Creating extra space between elements using reverb
Using varied reverb treatments allows you to create a mix with a better defined sense of space between individual elements. Instead of a straight ‘Hall’ or ‘Room’ reverb, a basic ‘Early Reflection’ program can work well. Early Reflections are a tightly clustered series of delays that normally come before the denser reverb tail. On their own they can provide some additional, yet uncluttered ambience.
Of course there’s nothing stopping you adding a longer reverb, but you may want to automate this so that it only occurs on certain beats.

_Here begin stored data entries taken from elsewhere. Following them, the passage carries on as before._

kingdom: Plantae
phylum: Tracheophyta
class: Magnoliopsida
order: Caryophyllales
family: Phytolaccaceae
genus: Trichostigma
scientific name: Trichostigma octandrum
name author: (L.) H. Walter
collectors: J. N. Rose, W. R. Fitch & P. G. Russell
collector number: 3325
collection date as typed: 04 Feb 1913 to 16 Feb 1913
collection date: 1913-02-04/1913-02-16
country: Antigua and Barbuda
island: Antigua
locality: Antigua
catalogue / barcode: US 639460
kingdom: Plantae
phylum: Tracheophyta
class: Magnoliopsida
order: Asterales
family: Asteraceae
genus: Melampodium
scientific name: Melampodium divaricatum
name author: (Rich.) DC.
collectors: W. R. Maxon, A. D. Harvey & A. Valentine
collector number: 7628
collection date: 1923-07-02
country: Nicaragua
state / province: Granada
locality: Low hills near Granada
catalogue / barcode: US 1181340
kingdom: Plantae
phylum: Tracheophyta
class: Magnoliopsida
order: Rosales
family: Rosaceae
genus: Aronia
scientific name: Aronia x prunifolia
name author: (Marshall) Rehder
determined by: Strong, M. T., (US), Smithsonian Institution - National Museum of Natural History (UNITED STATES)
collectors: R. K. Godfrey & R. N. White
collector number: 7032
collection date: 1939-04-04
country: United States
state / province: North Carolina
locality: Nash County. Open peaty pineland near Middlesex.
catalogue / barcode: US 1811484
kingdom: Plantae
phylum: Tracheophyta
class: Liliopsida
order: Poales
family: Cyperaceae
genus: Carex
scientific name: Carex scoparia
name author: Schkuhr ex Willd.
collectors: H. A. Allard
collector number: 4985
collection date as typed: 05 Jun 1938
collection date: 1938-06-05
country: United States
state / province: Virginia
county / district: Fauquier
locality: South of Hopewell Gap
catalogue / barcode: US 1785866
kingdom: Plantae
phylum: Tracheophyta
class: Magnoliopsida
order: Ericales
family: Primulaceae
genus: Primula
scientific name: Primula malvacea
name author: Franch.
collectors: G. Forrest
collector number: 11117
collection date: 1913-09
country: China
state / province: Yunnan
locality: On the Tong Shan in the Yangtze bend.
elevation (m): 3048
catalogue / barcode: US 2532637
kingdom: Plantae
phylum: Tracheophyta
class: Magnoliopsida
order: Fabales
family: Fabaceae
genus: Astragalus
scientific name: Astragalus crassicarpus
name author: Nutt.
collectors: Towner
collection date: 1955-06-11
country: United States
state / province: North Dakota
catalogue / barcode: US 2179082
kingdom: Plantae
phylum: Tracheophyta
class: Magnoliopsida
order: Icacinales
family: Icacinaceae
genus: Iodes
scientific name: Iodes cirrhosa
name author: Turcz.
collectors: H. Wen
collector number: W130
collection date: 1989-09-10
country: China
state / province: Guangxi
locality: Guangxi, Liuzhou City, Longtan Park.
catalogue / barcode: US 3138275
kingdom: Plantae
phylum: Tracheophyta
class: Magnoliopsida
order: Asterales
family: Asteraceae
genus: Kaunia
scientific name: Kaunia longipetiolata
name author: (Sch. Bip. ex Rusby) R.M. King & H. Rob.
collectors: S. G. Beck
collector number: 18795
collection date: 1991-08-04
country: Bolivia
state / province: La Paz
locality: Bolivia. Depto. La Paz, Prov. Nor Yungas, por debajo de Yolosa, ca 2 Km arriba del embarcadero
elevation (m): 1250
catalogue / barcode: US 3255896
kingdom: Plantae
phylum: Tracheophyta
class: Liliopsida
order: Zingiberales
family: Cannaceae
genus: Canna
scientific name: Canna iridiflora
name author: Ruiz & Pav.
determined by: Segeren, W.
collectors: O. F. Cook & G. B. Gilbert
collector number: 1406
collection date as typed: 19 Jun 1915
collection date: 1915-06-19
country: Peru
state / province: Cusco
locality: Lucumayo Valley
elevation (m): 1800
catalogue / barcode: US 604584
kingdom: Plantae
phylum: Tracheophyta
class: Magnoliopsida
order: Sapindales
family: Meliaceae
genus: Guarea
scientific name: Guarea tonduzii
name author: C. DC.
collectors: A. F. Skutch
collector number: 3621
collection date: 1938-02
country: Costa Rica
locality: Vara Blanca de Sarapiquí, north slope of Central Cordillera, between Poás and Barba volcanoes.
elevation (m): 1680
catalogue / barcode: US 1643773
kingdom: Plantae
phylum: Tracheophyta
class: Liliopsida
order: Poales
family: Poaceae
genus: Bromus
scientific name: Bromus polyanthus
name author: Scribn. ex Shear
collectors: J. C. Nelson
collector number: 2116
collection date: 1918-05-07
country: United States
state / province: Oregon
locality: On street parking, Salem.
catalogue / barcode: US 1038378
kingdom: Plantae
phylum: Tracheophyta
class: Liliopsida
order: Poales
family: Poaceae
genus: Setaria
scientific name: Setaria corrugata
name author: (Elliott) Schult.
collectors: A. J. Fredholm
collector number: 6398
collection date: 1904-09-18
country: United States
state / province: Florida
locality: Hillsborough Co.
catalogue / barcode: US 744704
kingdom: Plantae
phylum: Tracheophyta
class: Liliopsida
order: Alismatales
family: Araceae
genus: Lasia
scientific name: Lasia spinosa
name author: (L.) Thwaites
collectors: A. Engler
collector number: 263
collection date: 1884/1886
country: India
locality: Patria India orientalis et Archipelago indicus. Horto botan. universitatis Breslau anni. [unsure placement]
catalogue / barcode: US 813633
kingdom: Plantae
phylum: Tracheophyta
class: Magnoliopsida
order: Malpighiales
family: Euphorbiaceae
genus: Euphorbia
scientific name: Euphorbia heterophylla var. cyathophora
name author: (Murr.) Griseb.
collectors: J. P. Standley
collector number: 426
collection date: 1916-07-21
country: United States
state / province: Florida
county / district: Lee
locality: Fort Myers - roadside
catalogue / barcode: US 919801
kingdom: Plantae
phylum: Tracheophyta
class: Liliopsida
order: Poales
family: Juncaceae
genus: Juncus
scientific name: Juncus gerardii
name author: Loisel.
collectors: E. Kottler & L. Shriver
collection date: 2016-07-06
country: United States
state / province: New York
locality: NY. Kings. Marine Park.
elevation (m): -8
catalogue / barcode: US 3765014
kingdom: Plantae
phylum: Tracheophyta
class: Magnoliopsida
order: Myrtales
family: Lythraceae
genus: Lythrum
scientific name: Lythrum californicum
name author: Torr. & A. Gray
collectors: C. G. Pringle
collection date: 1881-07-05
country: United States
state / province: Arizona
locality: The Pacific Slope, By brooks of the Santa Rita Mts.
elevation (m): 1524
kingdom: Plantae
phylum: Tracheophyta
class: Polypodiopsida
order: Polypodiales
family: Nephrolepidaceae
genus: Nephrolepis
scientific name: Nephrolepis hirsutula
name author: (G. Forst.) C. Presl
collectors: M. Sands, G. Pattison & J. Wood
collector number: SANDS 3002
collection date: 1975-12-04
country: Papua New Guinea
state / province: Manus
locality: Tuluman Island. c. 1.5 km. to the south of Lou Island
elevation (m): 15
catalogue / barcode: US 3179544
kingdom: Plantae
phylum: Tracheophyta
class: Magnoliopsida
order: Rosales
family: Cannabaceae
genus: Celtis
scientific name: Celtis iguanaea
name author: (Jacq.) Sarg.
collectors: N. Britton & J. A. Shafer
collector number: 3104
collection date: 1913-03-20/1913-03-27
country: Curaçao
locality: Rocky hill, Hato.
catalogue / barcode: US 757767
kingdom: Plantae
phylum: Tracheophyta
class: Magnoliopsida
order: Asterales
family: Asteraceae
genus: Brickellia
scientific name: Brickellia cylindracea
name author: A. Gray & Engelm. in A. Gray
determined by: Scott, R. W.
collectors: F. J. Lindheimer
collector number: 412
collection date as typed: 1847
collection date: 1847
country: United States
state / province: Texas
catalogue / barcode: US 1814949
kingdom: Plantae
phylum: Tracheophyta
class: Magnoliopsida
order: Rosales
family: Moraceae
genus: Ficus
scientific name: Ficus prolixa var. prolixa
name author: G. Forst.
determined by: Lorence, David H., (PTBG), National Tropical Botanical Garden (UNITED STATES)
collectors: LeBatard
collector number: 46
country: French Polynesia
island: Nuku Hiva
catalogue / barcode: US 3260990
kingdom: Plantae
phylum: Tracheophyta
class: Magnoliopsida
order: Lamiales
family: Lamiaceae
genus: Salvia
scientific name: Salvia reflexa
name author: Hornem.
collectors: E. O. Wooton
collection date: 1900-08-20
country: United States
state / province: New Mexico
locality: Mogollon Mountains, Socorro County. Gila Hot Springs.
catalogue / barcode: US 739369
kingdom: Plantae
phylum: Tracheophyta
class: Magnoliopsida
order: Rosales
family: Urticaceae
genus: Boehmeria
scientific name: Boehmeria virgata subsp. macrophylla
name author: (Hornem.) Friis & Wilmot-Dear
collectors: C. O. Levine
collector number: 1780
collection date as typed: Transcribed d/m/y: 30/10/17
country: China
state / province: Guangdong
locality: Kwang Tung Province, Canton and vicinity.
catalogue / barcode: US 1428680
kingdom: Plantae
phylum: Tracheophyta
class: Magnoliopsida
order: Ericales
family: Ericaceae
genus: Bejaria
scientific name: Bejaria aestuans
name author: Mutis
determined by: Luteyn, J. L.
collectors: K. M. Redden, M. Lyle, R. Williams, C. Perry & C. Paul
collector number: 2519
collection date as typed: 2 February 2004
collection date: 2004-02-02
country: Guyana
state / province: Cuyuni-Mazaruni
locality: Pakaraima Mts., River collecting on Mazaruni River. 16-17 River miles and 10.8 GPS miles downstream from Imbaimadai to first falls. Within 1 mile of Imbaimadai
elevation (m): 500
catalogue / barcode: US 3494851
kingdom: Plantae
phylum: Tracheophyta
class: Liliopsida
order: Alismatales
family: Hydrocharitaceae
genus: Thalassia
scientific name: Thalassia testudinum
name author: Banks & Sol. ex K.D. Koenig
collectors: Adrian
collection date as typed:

The ambient tweaking doesn’t need to stop there. Adding reverb to the snare hits can work well, but for a denser and cleaner approach consider turning to your DAWs noise gate and side-chain functionality. Set up the snare to send to a reverb as per normal, but follow it by a noise gate and set its side-chain to receive audio from the snare channel itself. By tweaking the gate’s threshold, hold and release settings it is possible to ‘shape’ the reverb with a swift (or even instant) decay.
Two final layers
If you need to add some extra bite to your existing clap/snare layer then adding a short burst of white noise from a synth can help. In this case we’ve chosen an analogue-style synth plug-in and triggered it via MIDI notes programmed to occur at the same time as the existing snare hits.
Finally, we can add another clap to the equation. This time it’s a long clap sample that’s been reversed and placed to lead into the original clap on the last beat of the loop.
Lastly, we’ll add a dose of compression to all the snare/clap variants (but not the kick) by routing them to their own buss, and processing as one. This tends to glue them all together in a more coherent way for the overall mix, and allows a degree of final shaping by adjusting the Attack and Release parameters.